__WHAT IS EXPECTED__. Everything from the line containing "magazinului. Afla mai multe in" through the final line below must be output exactly, both ends included, with nothing else and no pictures.

__DATA EXCERPTS__.
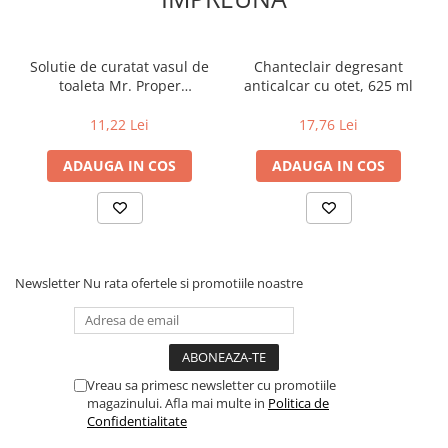
Solutie de curatat vasul de
Chanteclair degresant
toaleta Mr. Proper
anticalcar cu otet, 625 ml
Professional Toilet, 750 ml
11,22 Lei
17,76 Lei
ADAUGA IN COS
ADAUGA IN COS
Newsletter
Nu rata ofertele si promotiile noastre
Vreau sa primesc newsletter cu promotiile
magazinului. Afla mai multe in
Politica de
Confidentialitate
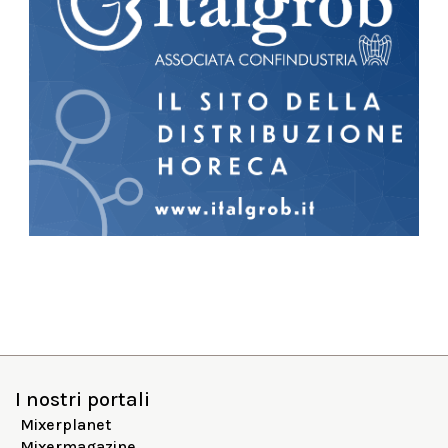
I nostri portali
Mixerplanet
Mixermagazine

__SOLUTION FOR THIS TASK__.
magazinului. Afla mai multe in
Politica de
Confidentialitate
I nostri portali
Mixerplanet
Mixermagazine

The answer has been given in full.